Activity >>
Without any pictures, copy the records below once more, exactly as they are.

Provided entries Start Marker

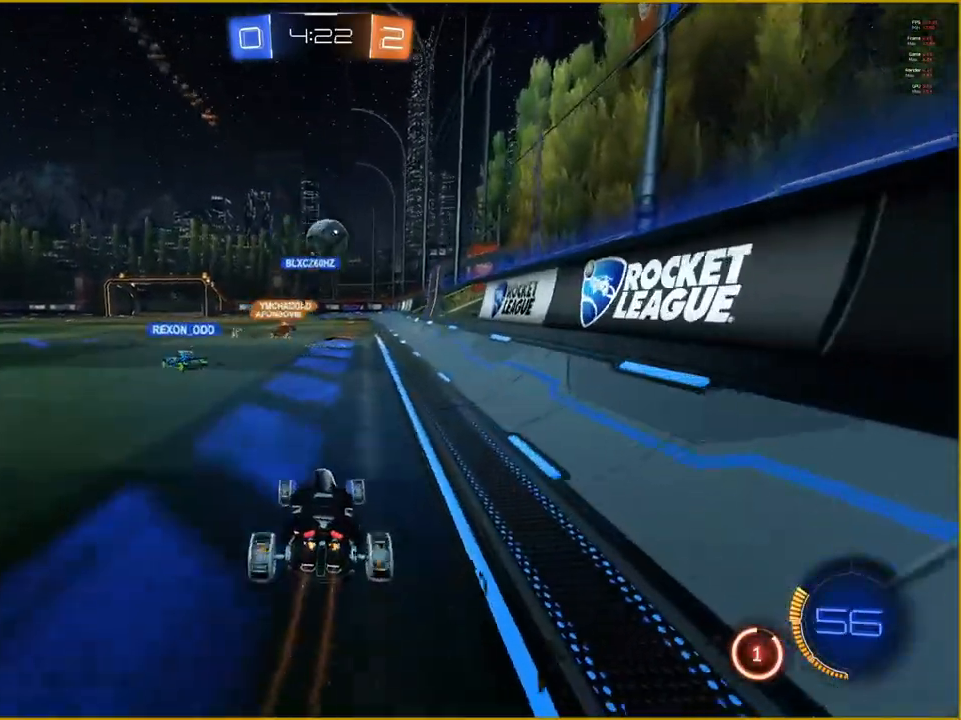
{"dt_ms": 500, "buttons": ["R2"], "left_stick": "center", "right_stick": "center", "events": []}
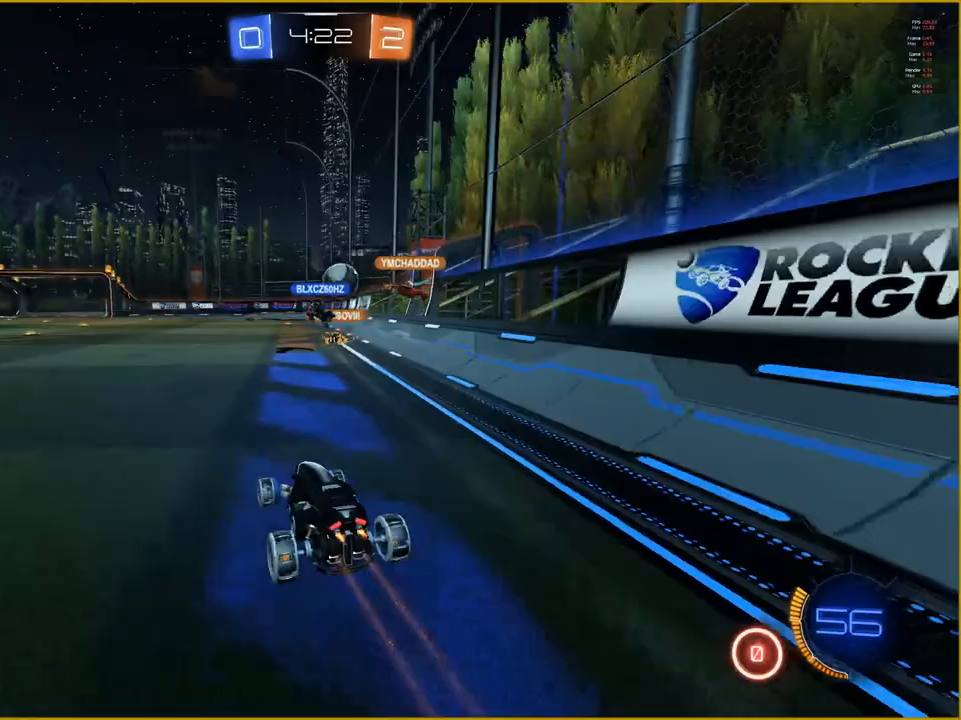
{"dt_ms": 500, "buttons": ["R2"], "left_stick": "center", "right_stick": "center", "events": []}
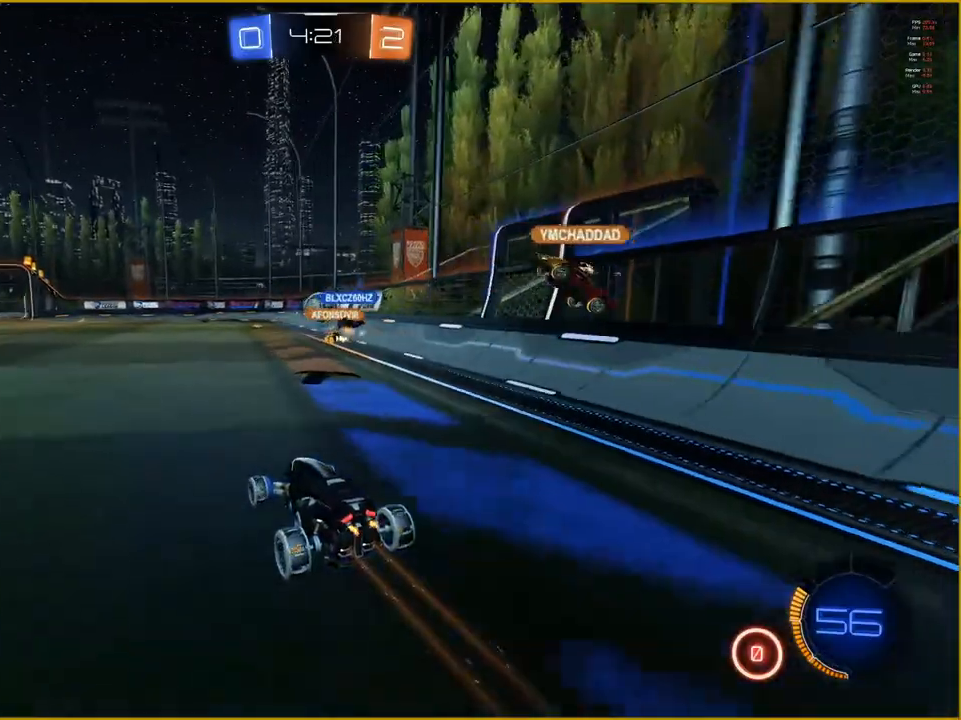
{"dt_ms": 500, "buttons": ["R2"], "left_stick": "center", "right_stick": "center", "events": []}
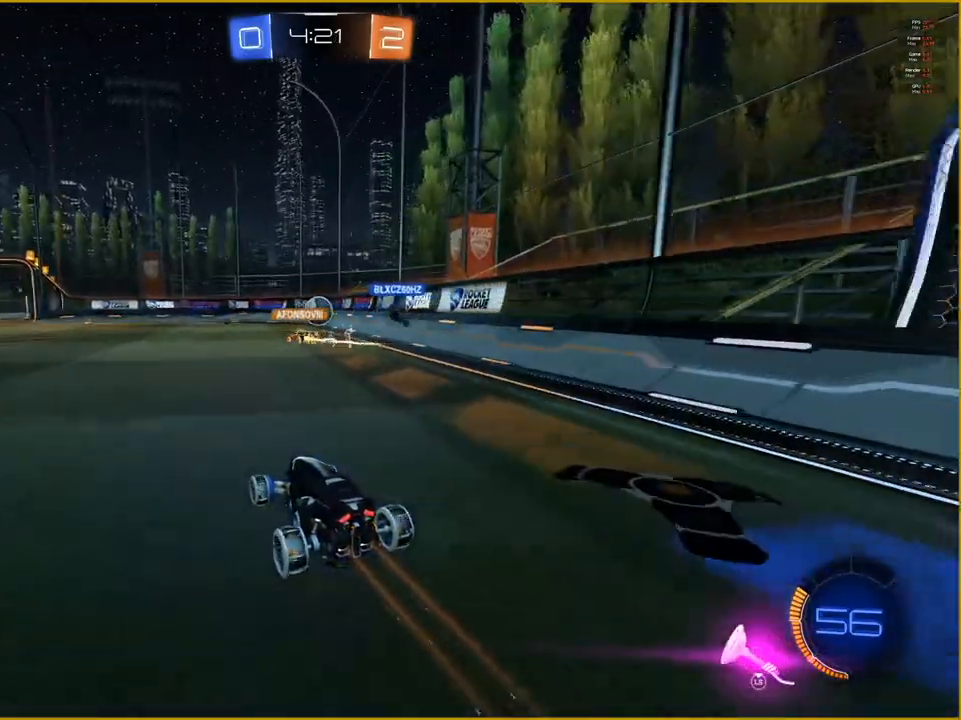
{"dt_ms": 500, "buttons": ["R2"], "left_stick": "center", "right_stick": "center", "events": []}
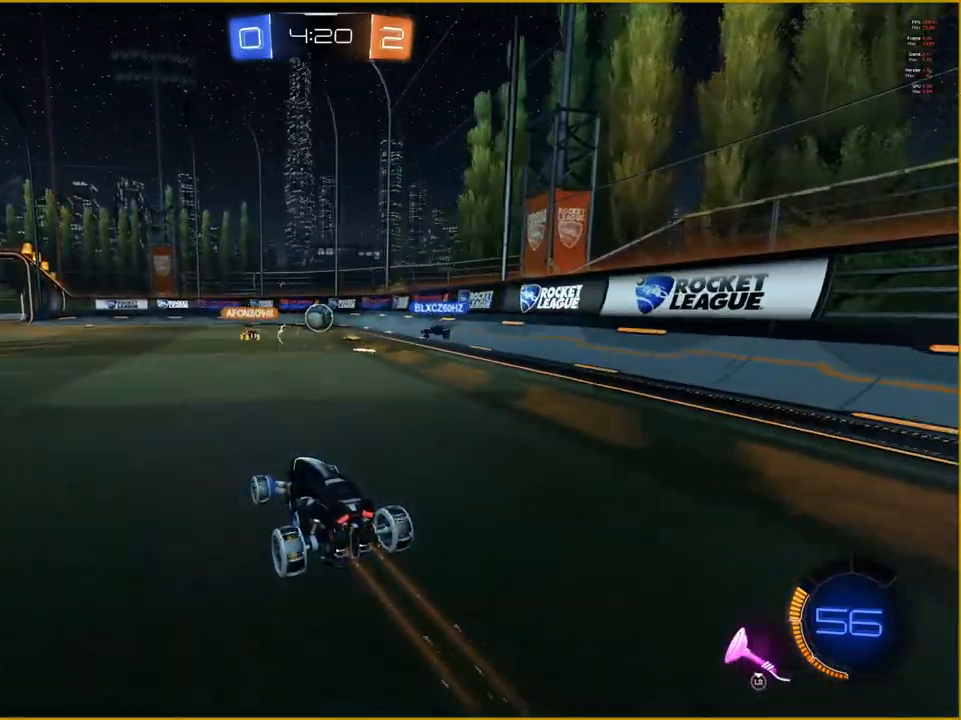
{"dt_ms": 500, "buttons": ["R2"], "left_stick": "center", "right_stick": "center", "events": []}
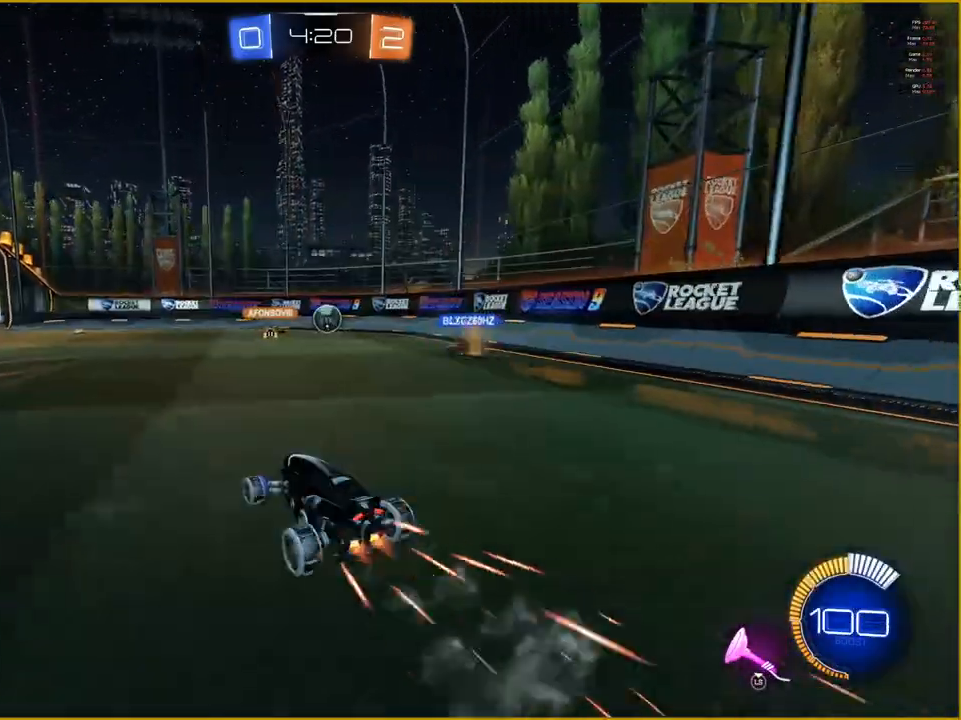
{"dt_ms": 500, "buttons": ["R2"], "left_stick": "center", "right_stick": "center", "events": [[167, "left_stick", "left"], [450, "left_stick", "center"]]}
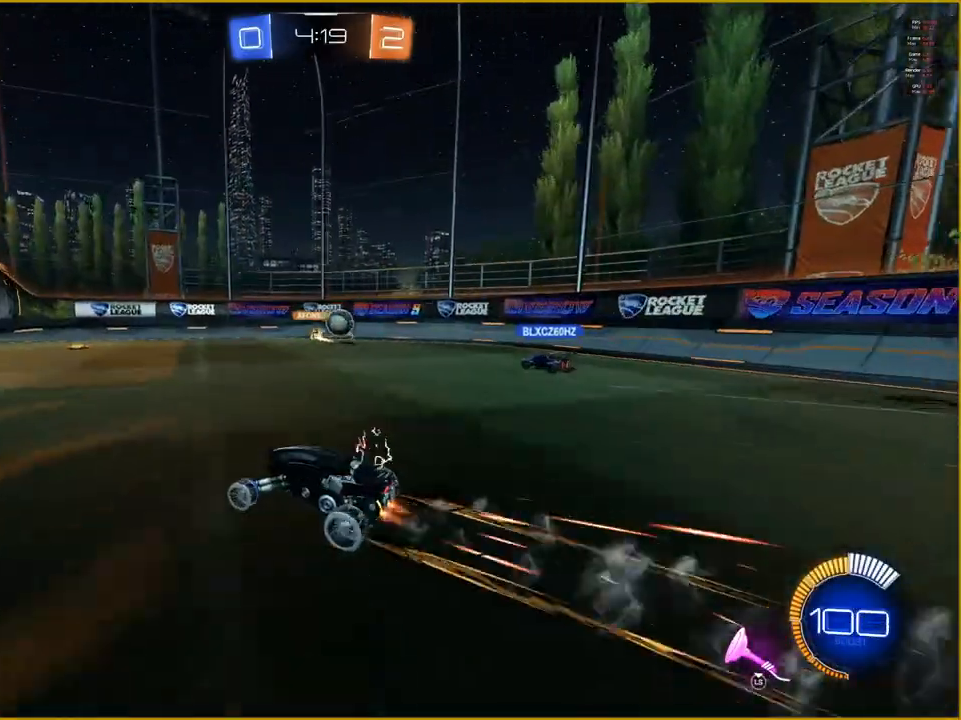
{"dt_ms": 500, "buttons": ["R2"], "left_stick": "center", "right_stick": "center", "events": []}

Provided entries End Marker

Solution to this task >>
{"dt_ms": 500, "buttons": ["R2"], "left_stick": "center", "right_stick": "center", "events": []}
{"dt_ms": 500, "buttons": ["R2"], "left_stick": "center", "right_stick": "center", "events": []}
{"dt_ms": 500, "buttons": ["R2"], "left_stick": "center", "right_stick": "center", "events": []}
{"dt_ms": 500, "buttons": ["R2"], "left_stick": "center", "right_stick": "center", "events": []}
{"dt_ms": 500, "buttons": ["R2"], "left_stick": "center", "right_stick": "center", "events": []}
{"dt_ms": 500, "buttons": ["R2"], "left_stick": "center", "right_stick": "center", "events": [[167, "left_stick", "left"], [450, "left_stick", "center"]]}
{"dt_ms": 500, "buttons": ["R2"], "left_stick": "center", "right_stick": "center", "events": []}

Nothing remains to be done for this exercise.